HOT SPRINGS -- Federal traffic safety data Hot Springs cited in support of its ordinance regulating the interaction of pedestrians and motorists are the same statistics a court earlier this week said don't support the need for a similar ordinance adopted in Rogers.

U.S. District Judge Timothy Brooks on Monday permanently enjoined Rogers from enforcing an ordinance it adopted in December that prohibits pedestrians from approaching an occupied vehicle in operation on a public street in a manner that can lead to injury, property damage or the obstruction of traffic.

Rogers officials said public safety motivated the adoption of the ordinance, but Brooks ruled that national highway statistical data cited in support of the safety rationale wasn't specific to traffic conditions there and didn't support the need for a regulation that indirectly affects panhandling.

Courts have ruled that begging is constitutionally protected speech. U.S. District Judge Billy Roy Wilson of Little Rock granted a preliminary injunction last year against the enforcement of the state's loitering statute, ruling that it imposed a content-based restriction of constitutionally protected speech.
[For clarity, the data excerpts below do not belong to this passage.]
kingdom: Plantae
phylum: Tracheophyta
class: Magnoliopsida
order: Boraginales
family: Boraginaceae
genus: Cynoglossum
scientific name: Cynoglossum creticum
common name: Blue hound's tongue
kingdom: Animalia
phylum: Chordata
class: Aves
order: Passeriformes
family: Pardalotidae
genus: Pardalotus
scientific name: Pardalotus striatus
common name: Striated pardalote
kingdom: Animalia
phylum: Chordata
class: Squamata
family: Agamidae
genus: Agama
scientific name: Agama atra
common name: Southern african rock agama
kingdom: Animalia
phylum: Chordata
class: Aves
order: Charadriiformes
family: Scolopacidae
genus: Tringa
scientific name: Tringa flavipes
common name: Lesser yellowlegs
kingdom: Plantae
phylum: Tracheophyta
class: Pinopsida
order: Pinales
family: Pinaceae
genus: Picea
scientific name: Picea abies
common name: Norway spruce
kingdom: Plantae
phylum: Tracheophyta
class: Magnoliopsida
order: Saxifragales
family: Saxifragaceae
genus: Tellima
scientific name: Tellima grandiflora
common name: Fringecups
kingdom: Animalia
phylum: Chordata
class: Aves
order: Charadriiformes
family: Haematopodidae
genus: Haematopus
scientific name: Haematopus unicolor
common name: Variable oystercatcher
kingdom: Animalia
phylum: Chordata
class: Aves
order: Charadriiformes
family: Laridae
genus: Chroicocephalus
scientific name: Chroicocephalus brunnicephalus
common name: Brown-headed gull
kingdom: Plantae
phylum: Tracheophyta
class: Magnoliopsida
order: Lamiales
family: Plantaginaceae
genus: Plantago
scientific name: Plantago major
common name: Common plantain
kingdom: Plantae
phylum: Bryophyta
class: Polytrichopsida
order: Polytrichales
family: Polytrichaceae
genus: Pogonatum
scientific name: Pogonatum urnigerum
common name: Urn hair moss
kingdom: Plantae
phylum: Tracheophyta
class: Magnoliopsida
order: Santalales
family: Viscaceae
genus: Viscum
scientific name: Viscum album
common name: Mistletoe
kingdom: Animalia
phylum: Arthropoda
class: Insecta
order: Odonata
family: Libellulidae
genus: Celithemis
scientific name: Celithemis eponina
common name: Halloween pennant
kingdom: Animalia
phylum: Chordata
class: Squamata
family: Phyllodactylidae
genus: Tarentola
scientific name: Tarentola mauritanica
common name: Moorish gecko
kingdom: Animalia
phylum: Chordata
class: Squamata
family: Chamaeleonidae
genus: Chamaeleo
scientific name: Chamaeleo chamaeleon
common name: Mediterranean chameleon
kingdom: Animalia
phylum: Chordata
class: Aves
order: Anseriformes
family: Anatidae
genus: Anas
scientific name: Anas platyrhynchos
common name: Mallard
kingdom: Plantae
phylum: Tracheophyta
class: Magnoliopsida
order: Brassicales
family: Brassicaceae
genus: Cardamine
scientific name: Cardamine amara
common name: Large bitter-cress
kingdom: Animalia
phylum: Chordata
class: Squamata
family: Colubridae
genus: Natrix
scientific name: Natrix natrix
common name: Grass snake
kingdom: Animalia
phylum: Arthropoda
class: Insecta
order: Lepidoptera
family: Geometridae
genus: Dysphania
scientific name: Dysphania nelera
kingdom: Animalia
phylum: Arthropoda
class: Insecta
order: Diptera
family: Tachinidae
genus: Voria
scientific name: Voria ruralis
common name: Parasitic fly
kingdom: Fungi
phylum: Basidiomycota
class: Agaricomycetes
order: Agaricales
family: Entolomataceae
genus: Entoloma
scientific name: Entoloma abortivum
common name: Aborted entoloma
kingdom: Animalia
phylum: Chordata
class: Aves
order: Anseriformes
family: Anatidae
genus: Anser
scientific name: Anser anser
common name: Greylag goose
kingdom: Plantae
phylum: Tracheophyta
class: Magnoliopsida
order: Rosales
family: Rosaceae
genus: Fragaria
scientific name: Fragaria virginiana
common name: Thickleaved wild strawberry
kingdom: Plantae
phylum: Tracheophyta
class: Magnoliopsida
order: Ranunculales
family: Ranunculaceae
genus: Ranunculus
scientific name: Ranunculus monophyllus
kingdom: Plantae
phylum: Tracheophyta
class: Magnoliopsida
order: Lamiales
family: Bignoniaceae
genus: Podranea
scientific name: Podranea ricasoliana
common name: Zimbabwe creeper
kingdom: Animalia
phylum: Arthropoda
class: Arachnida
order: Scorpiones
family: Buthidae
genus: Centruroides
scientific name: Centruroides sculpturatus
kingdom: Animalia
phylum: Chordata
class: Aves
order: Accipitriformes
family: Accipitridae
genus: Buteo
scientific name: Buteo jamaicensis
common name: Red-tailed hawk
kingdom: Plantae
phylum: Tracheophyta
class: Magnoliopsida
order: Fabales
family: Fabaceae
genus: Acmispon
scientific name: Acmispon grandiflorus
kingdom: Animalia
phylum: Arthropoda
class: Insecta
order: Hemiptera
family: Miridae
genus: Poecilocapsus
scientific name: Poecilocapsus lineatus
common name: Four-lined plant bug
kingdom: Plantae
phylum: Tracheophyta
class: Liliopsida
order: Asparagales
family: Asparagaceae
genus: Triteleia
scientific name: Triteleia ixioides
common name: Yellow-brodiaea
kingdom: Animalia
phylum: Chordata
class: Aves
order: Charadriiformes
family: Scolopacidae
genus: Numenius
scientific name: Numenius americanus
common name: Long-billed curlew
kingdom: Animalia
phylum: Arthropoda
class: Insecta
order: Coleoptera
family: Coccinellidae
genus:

The attorney general's office has appealed the ruling to the 8th U.S. Circuit Court of Appeals.

"The city has made no meaningful effort to justify the passage of the ordinance based on a governmental interest or concern," Brooks wrote in his ruling against Rogers' ordinance. "At least some justification is needed when the ordinance has an incidental effect on certain types of protected speech."

The ordinance Hot Springs adopted in December includes the same National Highway Traffic Safety Administration data on pedestrian fatalities that Rogers offered in support of its ordinance. Attorney Bettina Brownstein with the American Civil Liberties Union of Arkansas, who is challenging Hot Springs' ordinance on behalf of Michael Andrew Rodgers, said the data don't include statistics on fatalities linked to panhandling.

"The lack of data or information to support the need for such an ordinance, I think that aspect is very similar," Brownstein, who is also one of the ACLU-sponsored attorneys in the lawsuit challenging Rogers' ordinance, said about the two ordinances. "None of the municipalities have done the necessary studies to support the ordinances."

An ordinance banning panhandling on streets and medians that Hot Springs adopted in 2016 didn't include or reference traffic safety data, causing the ACLU to question the city's safety rationale.

The city ultimately repealed the ordinance and replaced it with one that prohibits pedestrians and occupants of a vehicle in operation on a public right of way from physically interacting, which the ordinance defines as "physical contact with a motor vehicle or other motorized vehicle, including but not limited to a motorcycle, or any object or occupant therein," or "to make physical contact or attempt to make physical contact with a pedestrian or object in the possession of such pedestrian by an occupant of a motor vehicle or motorized vehicle."

Brownstein said the Rogers and Hot Springs ordinances are overly broad and aimed at panhandlers.

"I think safety is a legitimate concern of theirs," she said. "I don't doubt that. I just don't think they've drafted these ordinances in a way that is narrowly tailored to meet a legitimate safety concern.

"I also think municipalities don't want panhandlers on their streets. They just don't. They're trying to find a constitutional way to ban them or severely restrict them."

Rogers also adopted an earlier ordinance that banned panhandling on roadways. Brooks' ruling said in light of that anti-solicitation language, the replacement ordinance adopted in December could be viewed as a veiled attempt at prohibiting similar activity.

"The court cannot turn a blind eye to the fact that the earliest version of the ordinance targeted solicitation speech in particular," Brooks wrote in his ruling. "One could reasonably extrapolate that even though the current version of the ordinance removed the reference to solicitation speech, the city's true intent in passing the ordinance remained the same: to target and eliminate solicitation speech from the public roadways."

Rodgers, the plaintiff in the case challenging Hot Springs' ordinance, claims the city is restricting his constitutionally protected right to beg. He's also a co-plaintiff in the lawsuit against the state's loitering statute, which was amended last year. Rodgers was arrested in October 2015 under the authority of the previous statute. Its enforcement was also permanently enjoined after a court ruled it was a restriction on free speech.

The ACLU appealed Rodgers' January 2016 district court conviction to Garland County Circuit Court, where Circuit Judge John Homer Wright dismissed the misdemeanor conviction in June 2016.